The possible focal parameters in the different regions of the phase space can be ordered with respect to the threshold parameters. Intuitively speaking, this defines the strength of gene expression in the regions of the phase space in a qualitative way, on the scale of ordered threshold concentrations. In the case of variable x_c, the possible focal parameters are 0, k_c1/g_c, and (k_c1 + k_c2)/g_c. At the highest expression level, corresponding to the focal parameter (k_c1 + k_c2)/g_c, protein C should be able to repress its own synthesis. This implies that t_c2 < (k_c1 + k_c2)/g_c < max_c. In addition, we set t_c1 < k_c1/g_c < t_c2.

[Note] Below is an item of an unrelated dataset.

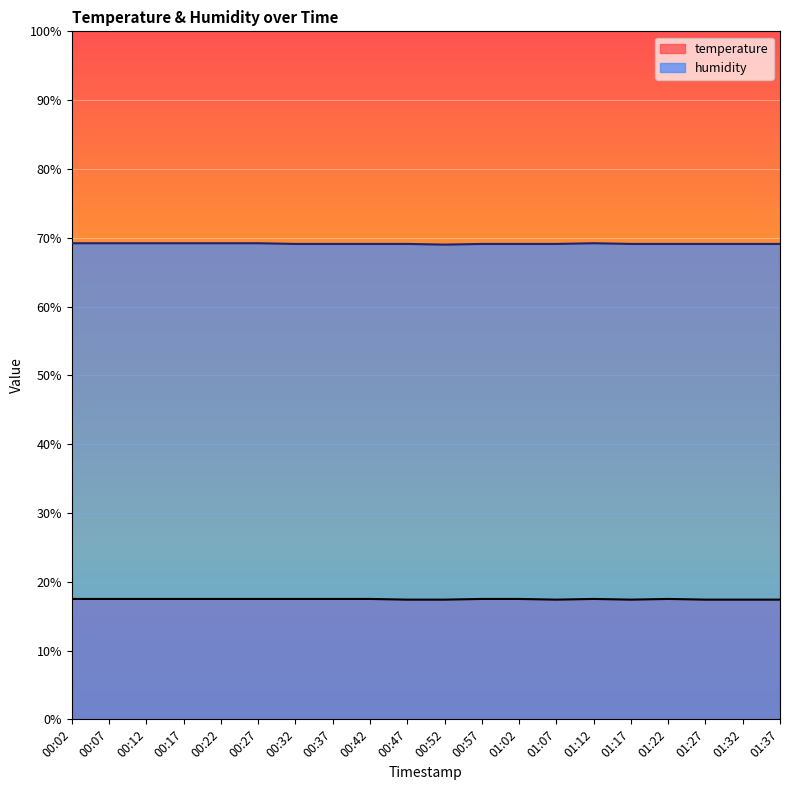

How many series are shown in this chart?

2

The ordering of the threshold and focal parameters, and thus the specification of the inequality constraints, is achieved in the Parameter ordering field. It contains an axis on which the previously defined threshold, zero, and maximum parameters, as well as the focal parameters automatically generated from the state equation are positioned. The elements of the list can be ordered by means of the mouse, by dragging them up and down the axis. Elements can also be moved out of the ordered list, by dropping them left from the zero parameter. Notice that this results in a total order of the threshold and focal parameters, contrary to what was the case in previous versions of GNA (in which focal parameters did not need to be totally ordered with respect to each order). As a consequence, when models prepared with previous versions of GNA (version 6.0 or below) are loaded in GNA 7, the program issues a warning that the parameter order is not total and appends the unordered focal parameters at the left of the zero parameter. Figure 2.5 shows the ordered threshold and focal parameters for the variable x_c.

Fig. 2.5.  Variable window after definition of the inequality constraints for the variable x_c

Variable window after definition of the inequality constraints for the variable x_c

After you have specified the inequality constraints, the GNA model of the genetic regulatory network is complete. You can save it by means of Save project or Save project as... in the File menu. The project is saved in an XML file with the extension .xml or .gnaml. You may also decide to export the model to a file with the .gna extension (former GNA files) by the means of Export model... in the File menu, or even export it to SBML using Export to SBML....

Examples of complete model files can be consulted in the samples directory of the GNA distribution.